**TEXT SECTION**
^^^^^^^^^^^^^^^^

According to the U.S. Centers for Disease Control and Prevention (CDC), opioids were involved in more than 33,000 deaths in 2015, four times the number of opioid-involved deaths than in 2000. A variety of factors have made this serious health threat more prevalent to rural America, but one factor is consistent: The lack of access to treatment. A maldistribution of both medical addiction specialist – which includes both physicians and substance abuse counselors in large urban centers – makes it challenging for people in rural areas to receive care. Even though telemedicine is currently being used to bridge the geographic gap to reach patients regardless of location, there is still a huge opportunity to provide much more of these services to help treat addiction.
“Telemedicine is a lifeline to people with addictions in rural communities,” according to Dan Johnson, PhD, Executive Director of Acadia Family Center in Southwest Harbor, Maine. “It enables them to receive the care the desperately need and, literally, is saving lives.”
Sharon Daley, RN at the Maine Seacoast Mission Society, utilizes telemedicine aboard a 76-foot boat called the Sunbeam.
Sharon Daley RN, Director of Island Health for the Maine Seacoast Mission Society utilizes telemedicine aboard a seventy-six foot boat called the Sunbeam. Once every two weeks, Sharon and the Sunbeam crew provide telemedicine services to patients on three isolated islands and in two land-based telemedicine clinics. The types of telemedicine services that have or are being provided for opioid addiction include substance abuse counseling and medication management of Suboxone. Sharon is passionate about the impact the Mission and telemedicine are having.

^^^^^^^^^^^^^^^^

**EXERCISE**
According to the text on telemedicine for rural opioid addiction, how often do Sharon Daley and the Sunbeam crew provide telemedicine services? These records are separate from the telemedicine text.

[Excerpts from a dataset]
^^^^^^^^^^^^^^^^

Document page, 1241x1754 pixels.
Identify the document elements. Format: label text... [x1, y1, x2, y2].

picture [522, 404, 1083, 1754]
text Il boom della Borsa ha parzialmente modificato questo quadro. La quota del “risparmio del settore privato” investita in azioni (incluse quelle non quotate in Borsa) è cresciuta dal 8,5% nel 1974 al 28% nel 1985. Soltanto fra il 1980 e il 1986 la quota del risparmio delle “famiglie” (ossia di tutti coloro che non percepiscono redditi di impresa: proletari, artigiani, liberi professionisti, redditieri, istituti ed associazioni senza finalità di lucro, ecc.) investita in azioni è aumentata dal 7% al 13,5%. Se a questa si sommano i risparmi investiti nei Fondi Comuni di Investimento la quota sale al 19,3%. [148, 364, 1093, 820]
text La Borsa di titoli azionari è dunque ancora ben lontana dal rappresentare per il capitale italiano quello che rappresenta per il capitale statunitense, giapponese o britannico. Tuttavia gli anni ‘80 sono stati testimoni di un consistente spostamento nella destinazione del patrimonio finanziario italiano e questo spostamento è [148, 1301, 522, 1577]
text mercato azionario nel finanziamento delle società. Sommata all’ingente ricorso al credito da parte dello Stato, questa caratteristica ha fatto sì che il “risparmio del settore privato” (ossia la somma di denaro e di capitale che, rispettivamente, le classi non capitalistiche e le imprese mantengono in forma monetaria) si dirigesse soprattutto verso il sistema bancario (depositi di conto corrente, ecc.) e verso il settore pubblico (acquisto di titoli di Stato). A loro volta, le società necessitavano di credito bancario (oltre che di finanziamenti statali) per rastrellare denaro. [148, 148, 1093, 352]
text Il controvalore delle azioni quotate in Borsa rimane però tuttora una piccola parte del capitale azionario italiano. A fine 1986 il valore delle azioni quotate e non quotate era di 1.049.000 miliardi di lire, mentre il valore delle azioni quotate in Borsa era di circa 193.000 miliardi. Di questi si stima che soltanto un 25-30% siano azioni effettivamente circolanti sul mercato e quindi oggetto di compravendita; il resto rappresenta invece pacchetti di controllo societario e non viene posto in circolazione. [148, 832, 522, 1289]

^^^^^^^^^^^^^^^^

**SOLUTION TO THIS EXERCISE**
Once every two weeks.